Mental health issues, substance use disorders, and homelessness should never be treated as crimes, and we should not delude ourselves into thinking that jail and prison alleviate these root causes in any way.
Rather, New York should seek to resolve these complex issues through an array of community-based diversion programs, which offer off-ramps from the criminal legal system at every opportunity.
First and foremost, people need someone to call in a crisis who can connect them to community-based services. We need to invest in and strengthen alternative emergency response systems, like the 988 suicide and crisis lifeline or the statewide non-police responder model proposed in Daniel’s Law.
In situations where police are called, we need alternative, non-punitive options for law enforcement to employ so that those with clear mental health and substance use issues avoid the system and instead go into services, including treatment, stable housing, and access to basic human needs. Initiatives like Law Enforcement Assisted Diversion/Let Everyone Advance with Dignity, provide this.

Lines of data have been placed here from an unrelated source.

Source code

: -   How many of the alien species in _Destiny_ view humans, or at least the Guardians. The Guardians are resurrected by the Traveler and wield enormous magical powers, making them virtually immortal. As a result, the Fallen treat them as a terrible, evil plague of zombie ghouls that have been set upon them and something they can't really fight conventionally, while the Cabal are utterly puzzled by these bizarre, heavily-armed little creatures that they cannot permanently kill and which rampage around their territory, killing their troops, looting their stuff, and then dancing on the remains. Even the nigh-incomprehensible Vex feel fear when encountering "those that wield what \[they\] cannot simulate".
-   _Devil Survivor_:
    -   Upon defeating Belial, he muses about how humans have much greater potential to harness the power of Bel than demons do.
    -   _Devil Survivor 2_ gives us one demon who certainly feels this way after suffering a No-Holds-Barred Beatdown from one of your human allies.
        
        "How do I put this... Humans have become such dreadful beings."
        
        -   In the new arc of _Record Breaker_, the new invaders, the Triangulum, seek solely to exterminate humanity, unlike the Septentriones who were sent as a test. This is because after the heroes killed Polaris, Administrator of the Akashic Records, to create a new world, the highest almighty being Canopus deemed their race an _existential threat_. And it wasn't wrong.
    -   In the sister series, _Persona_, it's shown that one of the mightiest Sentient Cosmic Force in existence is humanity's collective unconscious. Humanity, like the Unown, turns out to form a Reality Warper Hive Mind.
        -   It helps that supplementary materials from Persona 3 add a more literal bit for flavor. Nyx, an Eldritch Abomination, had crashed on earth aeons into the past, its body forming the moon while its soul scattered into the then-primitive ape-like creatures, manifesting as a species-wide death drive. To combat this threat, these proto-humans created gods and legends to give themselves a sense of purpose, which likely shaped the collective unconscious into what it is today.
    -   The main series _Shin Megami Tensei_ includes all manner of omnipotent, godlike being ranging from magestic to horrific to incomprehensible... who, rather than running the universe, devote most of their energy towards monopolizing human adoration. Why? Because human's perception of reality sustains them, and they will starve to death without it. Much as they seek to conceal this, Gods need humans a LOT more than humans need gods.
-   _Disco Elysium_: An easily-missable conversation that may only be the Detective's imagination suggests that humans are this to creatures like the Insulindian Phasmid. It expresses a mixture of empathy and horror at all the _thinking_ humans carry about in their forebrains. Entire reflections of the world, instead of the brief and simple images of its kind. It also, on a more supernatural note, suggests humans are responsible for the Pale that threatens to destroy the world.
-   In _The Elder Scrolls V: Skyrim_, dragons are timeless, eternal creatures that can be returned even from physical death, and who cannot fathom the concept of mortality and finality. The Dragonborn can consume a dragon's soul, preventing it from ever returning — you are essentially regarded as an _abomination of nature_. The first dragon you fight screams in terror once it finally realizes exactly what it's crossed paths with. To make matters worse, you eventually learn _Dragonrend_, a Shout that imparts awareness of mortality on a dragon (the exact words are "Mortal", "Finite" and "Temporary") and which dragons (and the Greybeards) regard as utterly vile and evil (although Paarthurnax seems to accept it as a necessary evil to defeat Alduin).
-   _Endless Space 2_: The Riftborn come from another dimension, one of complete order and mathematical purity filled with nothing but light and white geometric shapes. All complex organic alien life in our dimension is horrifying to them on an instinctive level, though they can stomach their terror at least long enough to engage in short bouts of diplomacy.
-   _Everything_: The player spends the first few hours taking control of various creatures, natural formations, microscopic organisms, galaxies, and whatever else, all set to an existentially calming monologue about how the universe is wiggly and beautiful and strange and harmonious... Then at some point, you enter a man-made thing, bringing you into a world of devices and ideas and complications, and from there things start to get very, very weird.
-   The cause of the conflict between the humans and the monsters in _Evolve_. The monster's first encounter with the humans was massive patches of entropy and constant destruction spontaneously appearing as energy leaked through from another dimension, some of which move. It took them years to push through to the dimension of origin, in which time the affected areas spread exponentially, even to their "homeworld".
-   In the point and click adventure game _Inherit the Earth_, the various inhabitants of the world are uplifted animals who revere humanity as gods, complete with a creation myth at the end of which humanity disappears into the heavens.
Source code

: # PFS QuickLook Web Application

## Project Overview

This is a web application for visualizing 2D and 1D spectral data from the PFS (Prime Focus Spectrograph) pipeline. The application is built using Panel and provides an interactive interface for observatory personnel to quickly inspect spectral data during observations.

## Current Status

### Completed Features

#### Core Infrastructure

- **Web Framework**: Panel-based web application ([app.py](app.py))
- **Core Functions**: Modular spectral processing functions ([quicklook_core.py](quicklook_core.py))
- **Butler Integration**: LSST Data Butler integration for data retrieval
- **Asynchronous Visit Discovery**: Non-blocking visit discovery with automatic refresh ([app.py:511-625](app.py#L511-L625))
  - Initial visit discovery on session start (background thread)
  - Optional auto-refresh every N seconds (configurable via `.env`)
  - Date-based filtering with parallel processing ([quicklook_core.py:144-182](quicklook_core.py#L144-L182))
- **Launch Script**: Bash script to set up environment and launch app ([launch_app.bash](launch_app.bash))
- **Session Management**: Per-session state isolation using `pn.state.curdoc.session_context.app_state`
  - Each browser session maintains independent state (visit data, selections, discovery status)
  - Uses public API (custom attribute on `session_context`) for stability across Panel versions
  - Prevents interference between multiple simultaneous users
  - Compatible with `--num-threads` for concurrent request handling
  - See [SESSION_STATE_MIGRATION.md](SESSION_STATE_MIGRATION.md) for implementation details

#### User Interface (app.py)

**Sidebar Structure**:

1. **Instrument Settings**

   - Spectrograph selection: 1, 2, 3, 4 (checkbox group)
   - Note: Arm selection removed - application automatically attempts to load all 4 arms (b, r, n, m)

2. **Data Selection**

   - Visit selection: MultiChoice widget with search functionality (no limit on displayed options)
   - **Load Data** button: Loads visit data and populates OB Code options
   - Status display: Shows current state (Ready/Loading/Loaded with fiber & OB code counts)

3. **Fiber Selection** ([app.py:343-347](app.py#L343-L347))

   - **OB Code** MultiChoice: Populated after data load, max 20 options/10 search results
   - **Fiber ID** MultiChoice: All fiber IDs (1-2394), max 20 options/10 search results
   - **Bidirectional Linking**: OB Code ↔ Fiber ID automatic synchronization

LEAD allows for police officers to divert people with underlying substance use and mental health challenges, and instead of arresting them, place them into a long-term system of care based on a person-centered, harm reduction philosophy. Participants in LEAD get a case manager who builds a relationship with them and breaks down barriers to services. LEAD has recently expanded to include a community referral pathway making an all-important connection to public involvement in community safety. LEAD decreases rearrest rates by 58%, while increasing engagement with services and housing.
We also must increase access to treatment courts, specialized courtrooms that allow participants to resolve their cases through treatment and connection to services. The Treatment Not Jail legislation proposes to dramatically expand access to treatment courts for individuals with mental health and substance use issues. Under the Treatment Not Jail model, people in need of treatment will be able to seek it in the community, rather than cycling through the revolving door of incarceration, criminalization, poverty and homelessness. Like, LEAD, treatment courts also show a reduction in rearrests by roughly 50%.
New York cannot punish our way out of our mental health and substance use crises. The only way to achieve true public safety is through proven-effective solutions like Daniel’s Law and 988 systems, the LEAD initiative, and Treatment Not Jail. Rather than punishing and further traumatizing individuals for their mental health and substance use challenges, these diversion opportunities steer individuals into the help they need, making all of us safer and healthier in the process.
Brendan Cox is the director of Policing Strategies at the LEAD National Support Bureau and was chief of the Albany Police Department.